As a store of value, Bitcoin rivals gold (and wins). As a remittances payments system, it’s more accessible than any other currency on the planet with superior network effects compared to proprietary remittance services. It’s freer than any other payments network, existing outside the control of a corrupt or inefficient centralized authority.
By removing third parties, bitcoin is cheaper and more efficient than traditional finance. By maintaining pseudonymity, bitcoin retains the privacy of physical cash whilst enjoying the “fast and frictionless” perks of digitized currency. By being accessible to anyone with an internet connection, bitcoin provides financial services to those left out of the traditional, centralized banking system.
Bitcoin has value because it’s useful. That’s what backs bitcoin.
If it stops being useful, people will stop using it, people will stop buying it, and its price will crash to zero. Or near zero to be precise, since hascash inventor Adam Back still has a running buy order for 21M Bitcoin at $0.02.

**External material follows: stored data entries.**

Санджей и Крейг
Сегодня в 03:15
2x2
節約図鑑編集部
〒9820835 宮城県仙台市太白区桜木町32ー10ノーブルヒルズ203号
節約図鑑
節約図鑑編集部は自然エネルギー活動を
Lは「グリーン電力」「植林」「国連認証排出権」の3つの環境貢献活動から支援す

I don’t see that happening. Clearly, Elizabeth Warren agrees. If Bitcoin becomes nearly worthless and nobody uses it, what reason could she have to want to regulate it? Of course, if Bitcoin is very useful, and therefore becomes very valuable, then having control over it would put regulators in a very powerful position.
Does Elizabeth Warren want to regulate something she thinks is useless, or does she want power over something she thinks people are going to start adopting as the dollar drops?